[DOCUMENT SEGMENT]

On March 15, 2000, a morgue technician discovered the additional remains in the cooler of the OCME. When confronted about the matter, Mr. Sloan told the Office Administrator at OCME that he knew that the additional remains were In the cooler, but he “got busy and forgot about it.” Thereafter, the OCME terminated Mr. Sloan’s employment for failing to notify “anyone in the office that a serious mistake had been made in regard to releasing remains in an improper and erroneous manner.”
The majority states that this case “reveals a very unsatisfactory portrait of the OCME as an entity” yet, concludes that Mr. Sloan’s participation in the events was “minimal.” Maj. op. at 559. Such a conclusion is directly contrary to the evidence. Not only did Mr. Sloan fail to disclose the discovery of the additional remains for over a year and a half, the evidence shows that he was the person who authorized the release of the body in July 1998, failing at that time to verify which remains were actually being released. The majority obviously wants to hold the OCME accountable for these mistakes and is even willing to permit an award of punitive damages for such conduct. However, the majority is unwilling to give the OCME the opportunity to remedy these errors by terminating the employees who are responsible. In my opinion, if the majority is going to allow big verdicts against the OCME to stand as it did in Coleman, then it needs to permit the OCME to take appropriate steps to ensure that these mistakes do not happen again. By doing otherwise, as in this case, the majority is being both inconsistent and unfair. Accordingly, I respectfully dissent.

[/DOCUMENT SEGMENT]
[SUPPLIED ENTRIES]

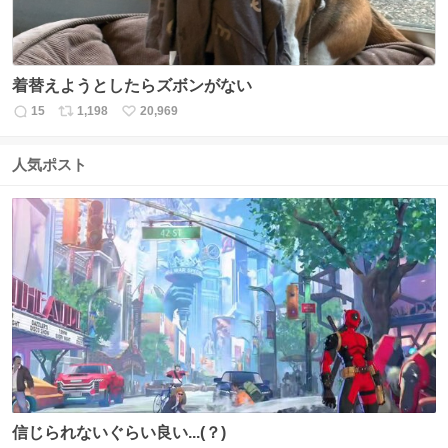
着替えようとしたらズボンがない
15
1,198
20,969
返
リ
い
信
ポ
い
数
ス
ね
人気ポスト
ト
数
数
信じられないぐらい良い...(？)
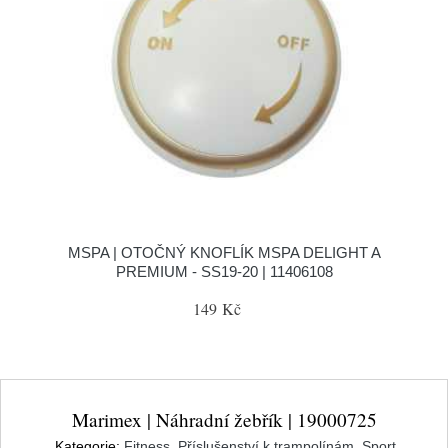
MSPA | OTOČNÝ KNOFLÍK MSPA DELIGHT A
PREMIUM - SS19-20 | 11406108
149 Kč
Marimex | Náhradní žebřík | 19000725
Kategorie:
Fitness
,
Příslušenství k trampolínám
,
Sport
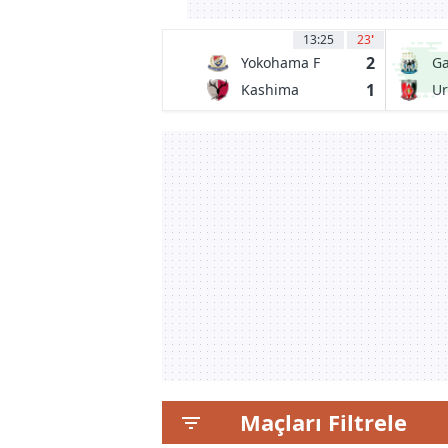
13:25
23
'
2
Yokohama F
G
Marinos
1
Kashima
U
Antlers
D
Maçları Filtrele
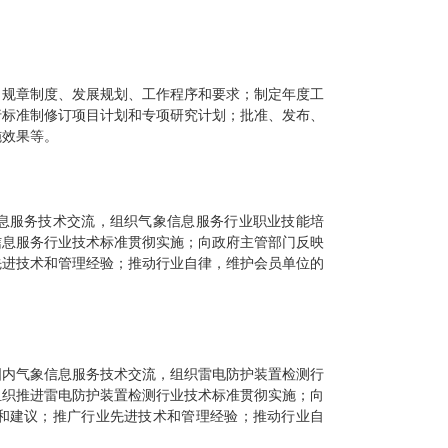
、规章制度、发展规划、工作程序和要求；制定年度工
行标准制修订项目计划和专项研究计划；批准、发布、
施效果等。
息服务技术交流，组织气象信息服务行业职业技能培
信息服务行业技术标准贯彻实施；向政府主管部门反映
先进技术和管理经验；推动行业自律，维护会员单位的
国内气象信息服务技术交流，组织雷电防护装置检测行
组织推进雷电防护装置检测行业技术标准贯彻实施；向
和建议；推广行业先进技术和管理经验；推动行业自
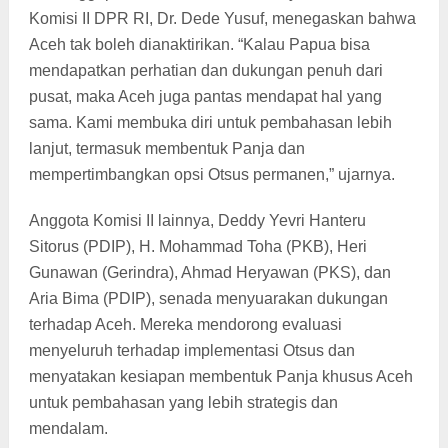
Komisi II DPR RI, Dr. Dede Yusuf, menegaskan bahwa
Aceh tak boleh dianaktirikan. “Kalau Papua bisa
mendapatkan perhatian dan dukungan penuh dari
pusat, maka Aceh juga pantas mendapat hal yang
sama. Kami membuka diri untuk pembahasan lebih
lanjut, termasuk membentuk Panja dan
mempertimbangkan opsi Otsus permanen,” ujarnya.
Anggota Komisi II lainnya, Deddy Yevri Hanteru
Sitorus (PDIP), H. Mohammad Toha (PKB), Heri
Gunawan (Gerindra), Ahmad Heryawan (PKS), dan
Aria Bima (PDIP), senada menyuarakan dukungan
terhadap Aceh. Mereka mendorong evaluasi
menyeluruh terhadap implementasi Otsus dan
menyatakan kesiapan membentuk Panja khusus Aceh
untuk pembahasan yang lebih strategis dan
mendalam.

[/SUPPLIED ENTRIES]
[SUPPLIED ENTRIES]

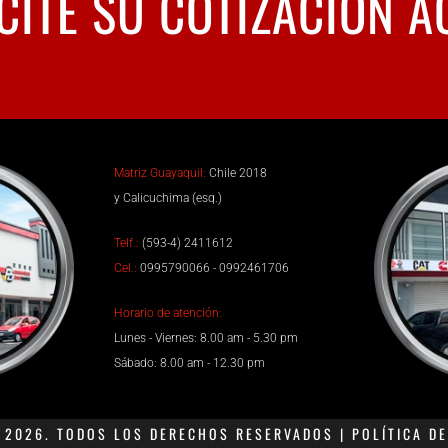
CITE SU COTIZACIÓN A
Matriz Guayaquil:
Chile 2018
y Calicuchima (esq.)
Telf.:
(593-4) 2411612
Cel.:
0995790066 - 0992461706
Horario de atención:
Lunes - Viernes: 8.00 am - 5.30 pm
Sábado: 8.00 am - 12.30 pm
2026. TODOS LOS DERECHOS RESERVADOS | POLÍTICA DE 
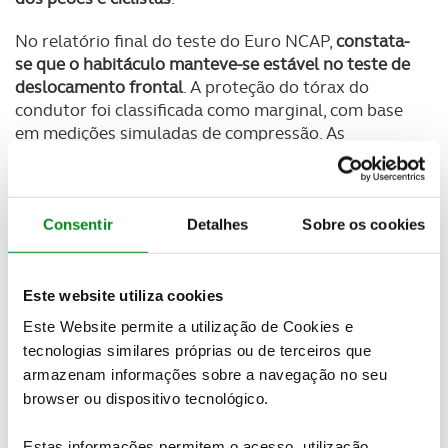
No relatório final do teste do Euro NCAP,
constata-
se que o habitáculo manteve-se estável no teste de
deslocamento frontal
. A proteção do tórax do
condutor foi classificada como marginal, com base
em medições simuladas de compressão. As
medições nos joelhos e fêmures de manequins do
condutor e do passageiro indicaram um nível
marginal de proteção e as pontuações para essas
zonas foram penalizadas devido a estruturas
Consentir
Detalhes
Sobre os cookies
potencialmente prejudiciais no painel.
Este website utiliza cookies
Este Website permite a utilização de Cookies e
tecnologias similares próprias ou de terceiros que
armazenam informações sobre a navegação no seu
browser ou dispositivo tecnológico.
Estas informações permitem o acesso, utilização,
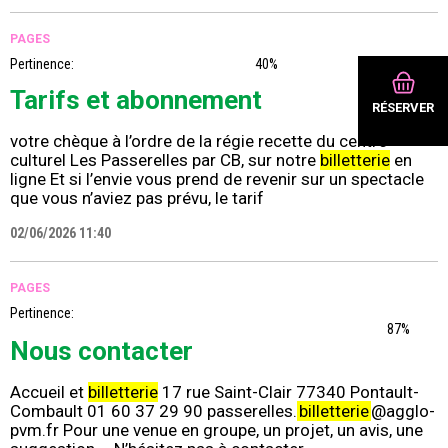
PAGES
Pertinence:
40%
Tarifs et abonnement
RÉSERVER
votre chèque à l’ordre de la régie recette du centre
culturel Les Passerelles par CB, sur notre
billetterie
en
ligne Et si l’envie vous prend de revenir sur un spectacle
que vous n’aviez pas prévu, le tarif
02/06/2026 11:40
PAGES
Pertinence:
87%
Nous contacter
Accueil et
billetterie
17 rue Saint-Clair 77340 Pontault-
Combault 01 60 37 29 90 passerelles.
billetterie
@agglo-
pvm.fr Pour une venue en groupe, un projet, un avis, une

[/SUPPLIED ENTRIES]
[SUPPLIED ENTRIES]

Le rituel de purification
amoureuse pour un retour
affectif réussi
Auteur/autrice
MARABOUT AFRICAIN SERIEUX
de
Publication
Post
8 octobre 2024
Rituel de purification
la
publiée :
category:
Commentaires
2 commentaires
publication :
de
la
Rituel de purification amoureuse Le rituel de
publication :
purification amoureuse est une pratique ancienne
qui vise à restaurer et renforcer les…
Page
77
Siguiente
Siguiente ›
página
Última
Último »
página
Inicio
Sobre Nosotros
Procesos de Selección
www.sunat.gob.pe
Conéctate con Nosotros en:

[/SUPPLIED ENTRIES]

◆ WHAT THE TASK REQUIRES ◆
Continue the dissenting opinion on the OCME's firing of Mr. Sloan, starting right after its final sentence.

◆ ANSWER SECTION ◆
. I dissented to the decision in Coleman because I did not believe that the evidence established that a tort had been committed. Also, I believed the circuit court abused its discretion by admitting certain testimony during the trial. Coleman, 201 W.Va. at 607-08, 499 S.E.2d at 611-12.

. Dr. Kaplan replaced Dr. Sopher as the State’s Chief Medical Examiner in 1997.